Reproduce the items from the line with "Rank the series" up to and including the line with "vs30=4000, vs30=1000, vs30=2000, vs30=500, vs30=250", with "maximum" replaced by "peak" and nothing else changed.

(EXERCISE MATERIAL):
-- Opening Marker --

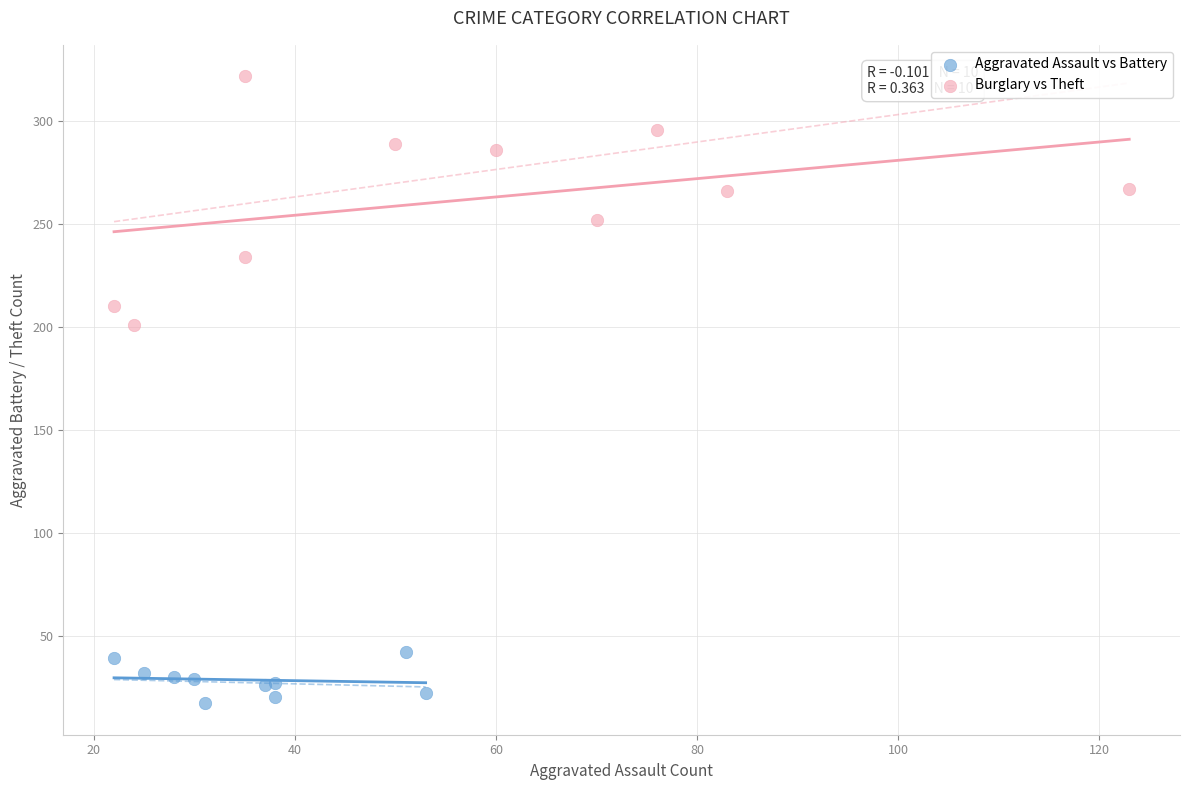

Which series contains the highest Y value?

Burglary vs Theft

-- Closing Marker --
-- Opening Marker --

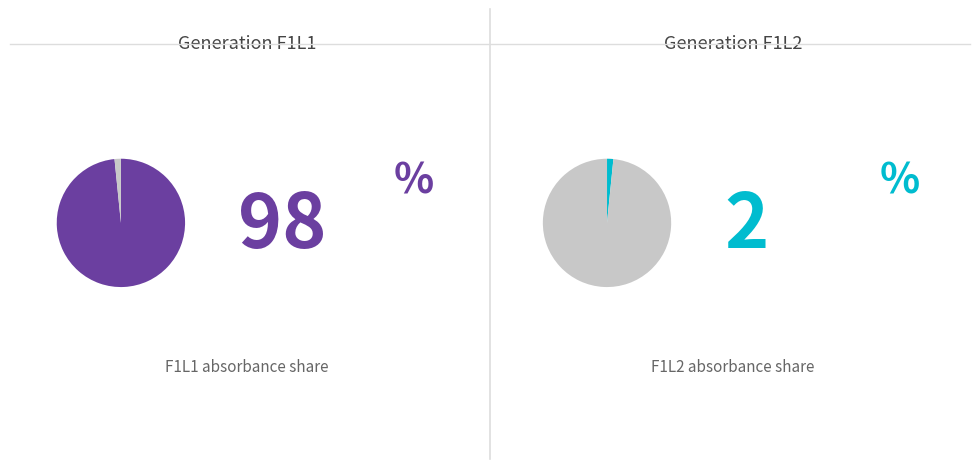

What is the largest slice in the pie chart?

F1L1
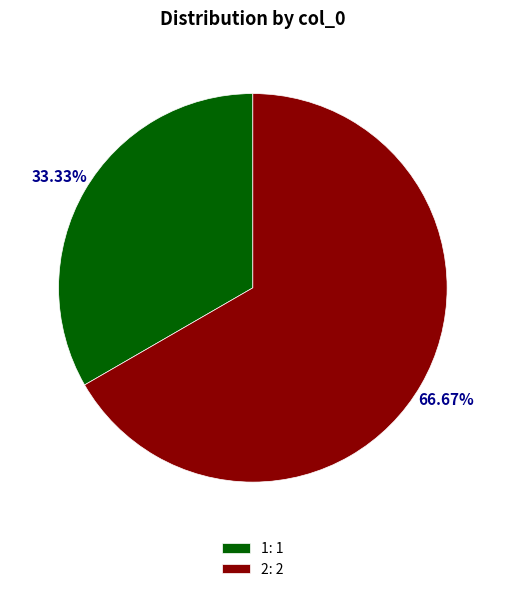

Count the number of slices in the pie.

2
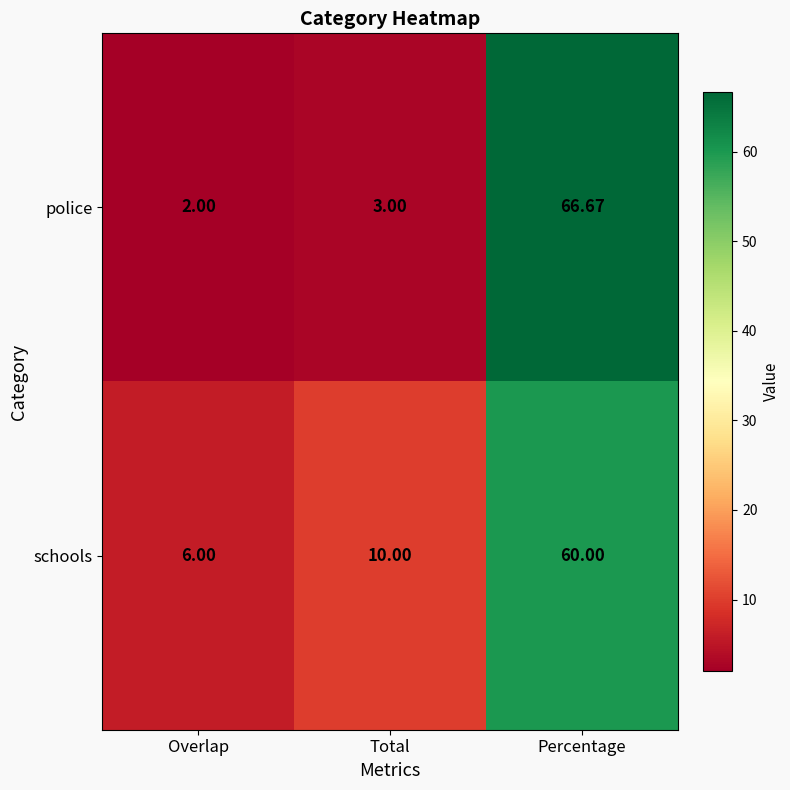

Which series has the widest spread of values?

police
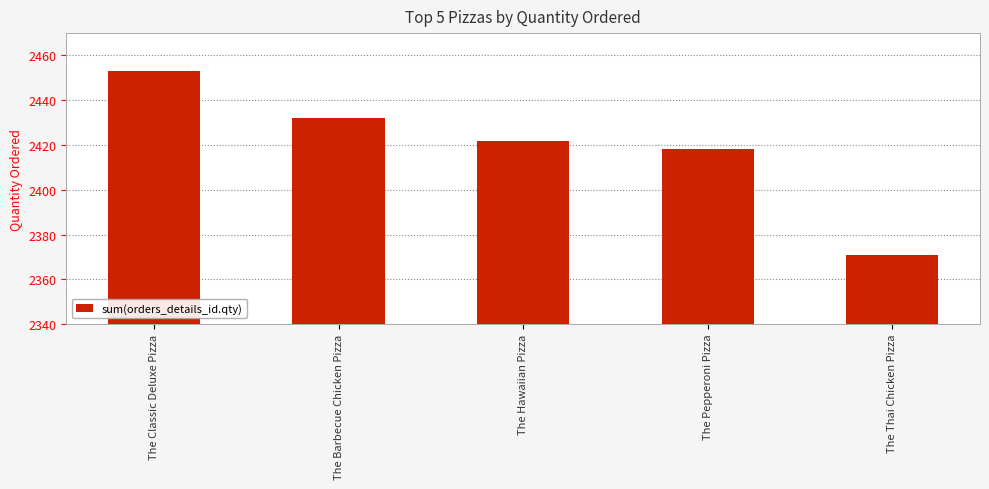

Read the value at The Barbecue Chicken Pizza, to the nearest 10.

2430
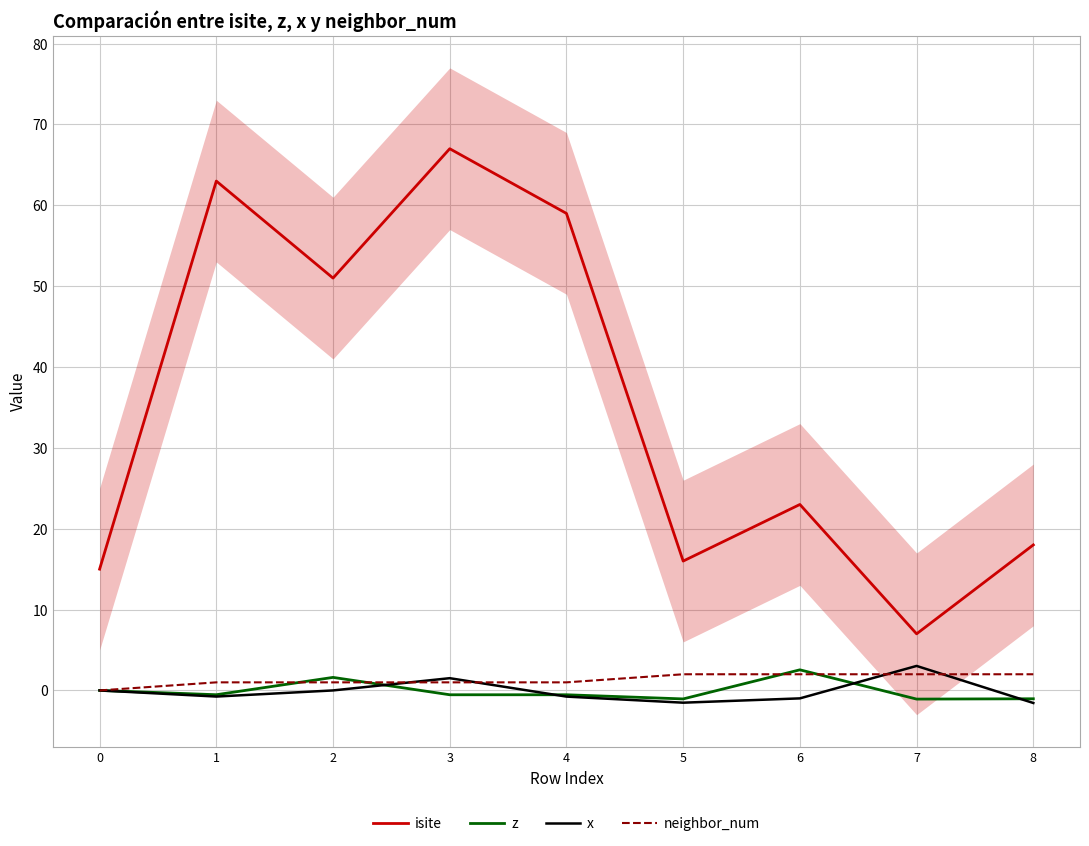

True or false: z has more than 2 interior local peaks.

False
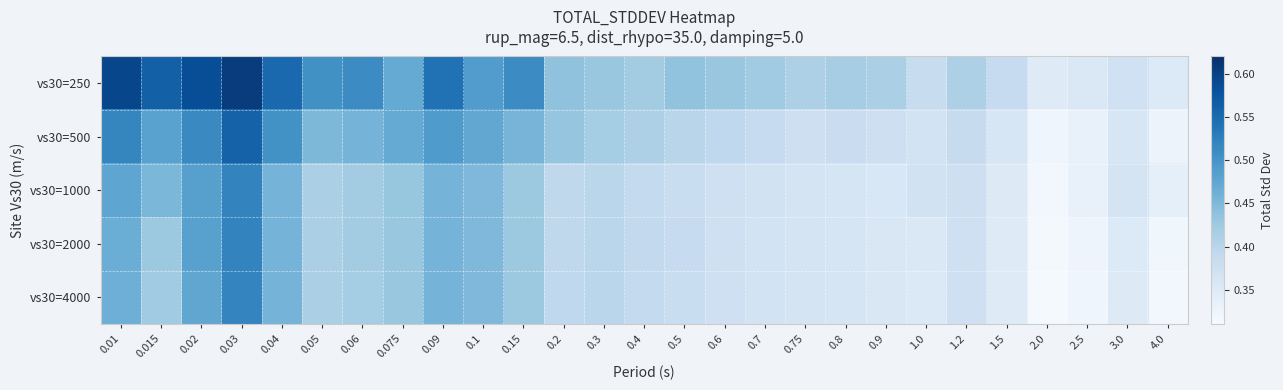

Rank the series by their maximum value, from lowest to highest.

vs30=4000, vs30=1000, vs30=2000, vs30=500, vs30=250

-- Closing Marker --

(TASK RESPONSE):
Rank the series by their peak value, from lowest to highest.

vs30=4000, vs30=1000, vs30=2000, vs30=500, vs30=250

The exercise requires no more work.